(Available records Opens)

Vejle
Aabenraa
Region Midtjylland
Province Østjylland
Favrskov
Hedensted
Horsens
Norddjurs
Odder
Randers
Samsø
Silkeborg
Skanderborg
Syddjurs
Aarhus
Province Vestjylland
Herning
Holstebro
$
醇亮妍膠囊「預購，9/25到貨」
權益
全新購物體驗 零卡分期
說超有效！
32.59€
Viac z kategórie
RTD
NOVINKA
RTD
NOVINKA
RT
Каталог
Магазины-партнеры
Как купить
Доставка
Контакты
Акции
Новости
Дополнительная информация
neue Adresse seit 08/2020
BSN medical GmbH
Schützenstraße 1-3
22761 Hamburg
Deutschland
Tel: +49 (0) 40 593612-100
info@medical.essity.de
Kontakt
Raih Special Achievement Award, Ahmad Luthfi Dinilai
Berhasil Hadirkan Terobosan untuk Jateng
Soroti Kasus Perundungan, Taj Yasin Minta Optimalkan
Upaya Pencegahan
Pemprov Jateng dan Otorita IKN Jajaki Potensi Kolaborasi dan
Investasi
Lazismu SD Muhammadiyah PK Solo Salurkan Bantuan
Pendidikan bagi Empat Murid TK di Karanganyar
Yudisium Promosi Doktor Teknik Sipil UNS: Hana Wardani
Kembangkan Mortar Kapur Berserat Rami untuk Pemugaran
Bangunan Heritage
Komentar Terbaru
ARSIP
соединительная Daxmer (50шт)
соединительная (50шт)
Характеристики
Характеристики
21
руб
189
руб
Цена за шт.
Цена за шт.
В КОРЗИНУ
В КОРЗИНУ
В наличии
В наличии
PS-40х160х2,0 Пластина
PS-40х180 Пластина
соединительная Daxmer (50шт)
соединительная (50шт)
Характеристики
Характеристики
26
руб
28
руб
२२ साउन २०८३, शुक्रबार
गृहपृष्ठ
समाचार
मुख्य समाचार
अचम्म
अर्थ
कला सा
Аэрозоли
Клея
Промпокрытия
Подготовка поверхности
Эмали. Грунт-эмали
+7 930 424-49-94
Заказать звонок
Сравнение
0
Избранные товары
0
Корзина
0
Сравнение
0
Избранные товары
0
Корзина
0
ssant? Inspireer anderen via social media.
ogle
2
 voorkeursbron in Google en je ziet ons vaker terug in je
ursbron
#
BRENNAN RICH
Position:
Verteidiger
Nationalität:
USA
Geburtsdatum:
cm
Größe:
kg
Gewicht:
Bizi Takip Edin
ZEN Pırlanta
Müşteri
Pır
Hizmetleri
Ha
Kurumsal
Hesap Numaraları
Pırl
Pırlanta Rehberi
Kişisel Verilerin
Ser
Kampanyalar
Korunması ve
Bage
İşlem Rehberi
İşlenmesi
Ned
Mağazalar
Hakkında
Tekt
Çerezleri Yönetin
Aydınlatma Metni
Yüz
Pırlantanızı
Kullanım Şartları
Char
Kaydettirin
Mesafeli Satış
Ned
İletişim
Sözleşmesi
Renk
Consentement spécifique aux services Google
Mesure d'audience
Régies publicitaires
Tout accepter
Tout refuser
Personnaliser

(Available records Closes)

• **What to do**: Please reproduce all the entries above, substituting "Bremen" for "Hamburg" and leaving everything else unchanged.

• **Result of this task**:
Vejle
Aabenraa
Region Midtjylland
Province Østjylland
Favrskov
Hedensted
Horsens
Norddjurs
Odder
Randers
Samsø
Silkeborg
Skanderborg
Syddjurs
Aarhus
Province Vestjylland
Herning
Holstebro
$
醇亮妍膠囊「預購，9/25到貨」
權益
全新購物體驗 零卡分期
說超有效！
32.59€
Viac z kategórie
RTD
NOVINKA
RTD
NOVINKA
RT
Каталог
Магазины-партнеры
Как купить
Доставка
Контакты
Акции
Новости
Дополнительная информация
neue Adresse seit 08/2020
BSN medical GmbH
Schützenstraße 1-3
22761 Bremen
Deutschland
Tel: +49 (0) 40 593612-100
info@medical.essity.de
Kontakt
Raih Special Achievement Award, Ahmad Luthfi Dinilai
Berhasil Hadirkan Terobosan untuk Jateng
Soroti Kasus Perundungan, Taj Yasin Minta Optimalkan
Upaya Pencegahan
Pemprov Jateng dan Otorita IKN Jajaki Potensi Kolaborasi dan
Investasi
Lazismu SD Muhammadiyah PK Solo Salurkan Bantuan
Pendidikan bagi Empat Murid TK di Karanganyar
Yudisium Promosi Doktor Teknik Sipil UNS: Hana Wardani
Kembangkan Mortar Kapur Berserat Rami untuk Pemugaran
Bangunan Heritage
Komentar Terbaru
ARSIP
соединительная Daxmer (50шт)
соединительная (50шт)
Характеристики
Характеристики
21
руб
189
руб
Цена за шт.
Цена за шт.
В КОРЗИНУ
В КОРЗИНУ
В наличии
В наличии
PS-40х160х2,0 Пластина
PS-40х180 Пластина
соединительная Daxmer (50шт)
соединительная (50шт)
Характеристики
Характеристики
26
руб
28
руб
२२ साउन २०८३, शुक्रबार
गृहपृष्ठ
समाचार
मुख्य समाचार
अचम्म
अर्थ
कला सा
Аэрозоли
Клея
Промпокрытия
Подготовка поверхности
Эмали. Грунт-эмали
+7 930 424-49-94
Заказать звонок
Сравнение
0
Избранные товары
0
Корзина
0
Сравнение
0
Избранные товары
0
Корзина
0
ssant? Inspireer anderen via social media.
ogle
2
 voorkeursbron in Google en je ziet ons vaker terug in je
ursbron
#
BRENNAN RICH
Position:
Verteidiger
Nationalität:
USA
Geburtsdatum:
cm
Größe:
kg
Gewicht:
Bizi Takip Edin
ZEN Pırlanta
Müşteri
Pır
Hizmetleri
Ha
Kurumsal
Hesap Numaraları
Pırl
Pırlanta Rehberi
Kişisel Verilerin
Ser
Kampanyalar
Korunması ve
Bage
İşlem Rehberi
İşlenmesi
Ned
Mağazalar
Hakkında
Tekt
Çerezleri Yönetin
Aydınlatma Metni
Yüz
Pırlantanızı
Kullanım Şartları
Char
Kaydettirin
Mesafeli Satış
Ned
İletişim
Sözleşmesi
Renk
Consentement spécifique aux services Google
Mesure d'audience
Régies publicitaires
Tout accepter
Tout refuser
Personnaliser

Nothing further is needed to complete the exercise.